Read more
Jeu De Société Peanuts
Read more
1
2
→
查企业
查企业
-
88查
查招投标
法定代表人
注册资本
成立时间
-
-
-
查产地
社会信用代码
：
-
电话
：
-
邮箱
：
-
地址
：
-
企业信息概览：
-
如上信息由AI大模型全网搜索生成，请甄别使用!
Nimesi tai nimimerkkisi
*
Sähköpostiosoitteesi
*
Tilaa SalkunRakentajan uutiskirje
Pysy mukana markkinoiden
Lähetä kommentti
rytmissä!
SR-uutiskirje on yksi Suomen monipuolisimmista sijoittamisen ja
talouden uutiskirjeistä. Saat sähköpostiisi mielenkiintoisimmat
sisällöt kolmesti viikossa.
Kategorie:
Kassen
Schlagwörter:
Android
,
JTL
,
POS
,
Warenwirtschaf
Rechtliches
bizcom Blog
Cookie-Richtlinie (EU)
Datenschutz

==

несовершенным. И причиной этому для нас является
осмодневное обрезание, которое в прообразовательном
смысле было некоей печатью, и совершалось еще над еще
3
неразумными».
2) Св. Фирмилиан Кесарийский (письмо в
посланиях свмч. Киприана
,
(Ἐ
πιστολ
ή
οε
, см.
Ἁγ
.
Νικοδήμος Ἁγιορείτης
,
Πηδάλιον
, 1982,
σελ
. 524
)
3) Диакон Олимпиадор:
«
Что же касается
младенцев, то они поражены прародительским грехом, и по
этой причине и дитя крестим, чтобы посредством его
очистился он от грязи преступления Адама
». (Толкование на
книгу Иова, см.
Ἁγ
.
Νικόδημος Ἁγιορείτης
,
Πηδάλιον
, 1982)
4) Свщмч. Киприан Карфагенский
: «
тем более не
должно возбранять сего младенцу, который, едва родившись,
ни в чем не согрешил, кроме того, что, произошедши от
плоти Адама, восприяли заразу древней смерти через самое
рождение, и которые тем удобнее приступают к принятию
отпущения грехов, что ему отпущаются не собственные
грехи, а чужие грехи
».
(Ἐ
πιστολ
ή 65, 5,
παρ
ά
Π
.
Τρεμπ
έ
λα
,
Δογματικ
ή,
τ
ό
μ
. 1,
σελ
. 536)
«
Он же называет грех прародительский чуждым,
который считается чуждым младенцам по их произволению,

### Task description
Throughout the data above, report every line that contains the string "чуждым".

### Response to this task
Он же называет грех прародительский чуждым,
который считается чуждым младенцам по их произволению,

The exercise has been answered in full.